Between the building of the first house and its successor came most of Jackson's political career. During this period also was the visit of General Lafayette. On this occasion the Frenchman, recognizing the pair of pistols which he had given to Washington in 1778, said that he had a real satisfaction in finding them in the hands of one so worthy of possessing them. " Yes, I believe myself to be worthy of them," Jackson began his reply, in words that seemed far less modest than the conclusion proved them ; for he added : " if not for what I have done, at least for what I wished to do, for my country."
The Hermitage never seemed the same place to Jack-son after the death of his wife, on December 22, 1828, only a few days after his first election to the presidency.

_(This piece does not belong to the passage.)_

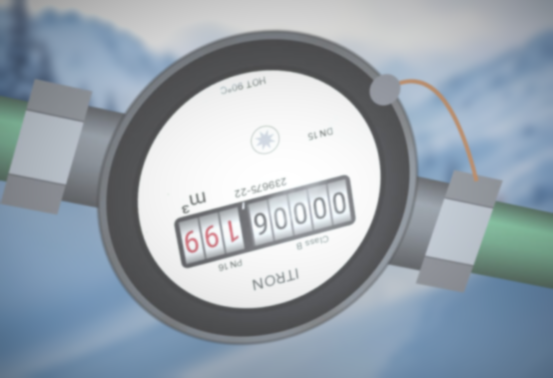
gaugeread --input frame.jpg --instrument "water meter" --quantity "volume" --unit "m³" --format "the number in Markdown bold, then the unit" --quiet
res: **6.199** m³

Two years after his final return from Washington, after attending service at the little Presbyterian church on the estate, he begged the pastor, Dr. Edgar, to return home with him. The pastor was unable to accept, but promised to be on hand early in the morning. All night the General read and prayed. Next morning, when Dr. Edgar came, he asked to be admitted to the Church.
Parton says that from this time to the end of his life " General Jackson spent most of his leisure hours in reading the Bible, Biblical commentaries, and the hymn-book, which last he always pronounced in the old-fashioned way, hime-book. The work known as ' Scott's Bible' was his chief delight; he read it through twice before he died. Nightly he read prayers in the presence of his family and household servants."
Soon after he united with the Church, the congregation wished to choose him to the office of elder. " No," he said, " I am too young in the Church for such an office. My countrymen have given me high honors, but I should esteem the office of ruling elder in the Church of Christ a far higher honor than any I have ever received."
For six years he continued to be an unofficial member of the church. Then, on June 8, 1845, he said to those who had gathered about his death-bed : " I am my God's. I belong to Him. I go but a short time before you, and I want to meet you all, white and black, in heaven."
Less than two months before his death, when the President and Directors of the National Institute proposed that an imported sarcophagus in their possession be set apart for his last resting-place, he declined, be-cause he wished to lie by the side of his wife, in the garden of The Hermitage.
Until 1888 Andrew Jackson, Jr., and after his death, his widow occupied the house, during the last thirty-two years of this period as caretakers for the State, which had bought the property for $48,000. Since 1889 the mansion and twenty-five acres of ground have been cared for by the Ladies' Hermitage Association.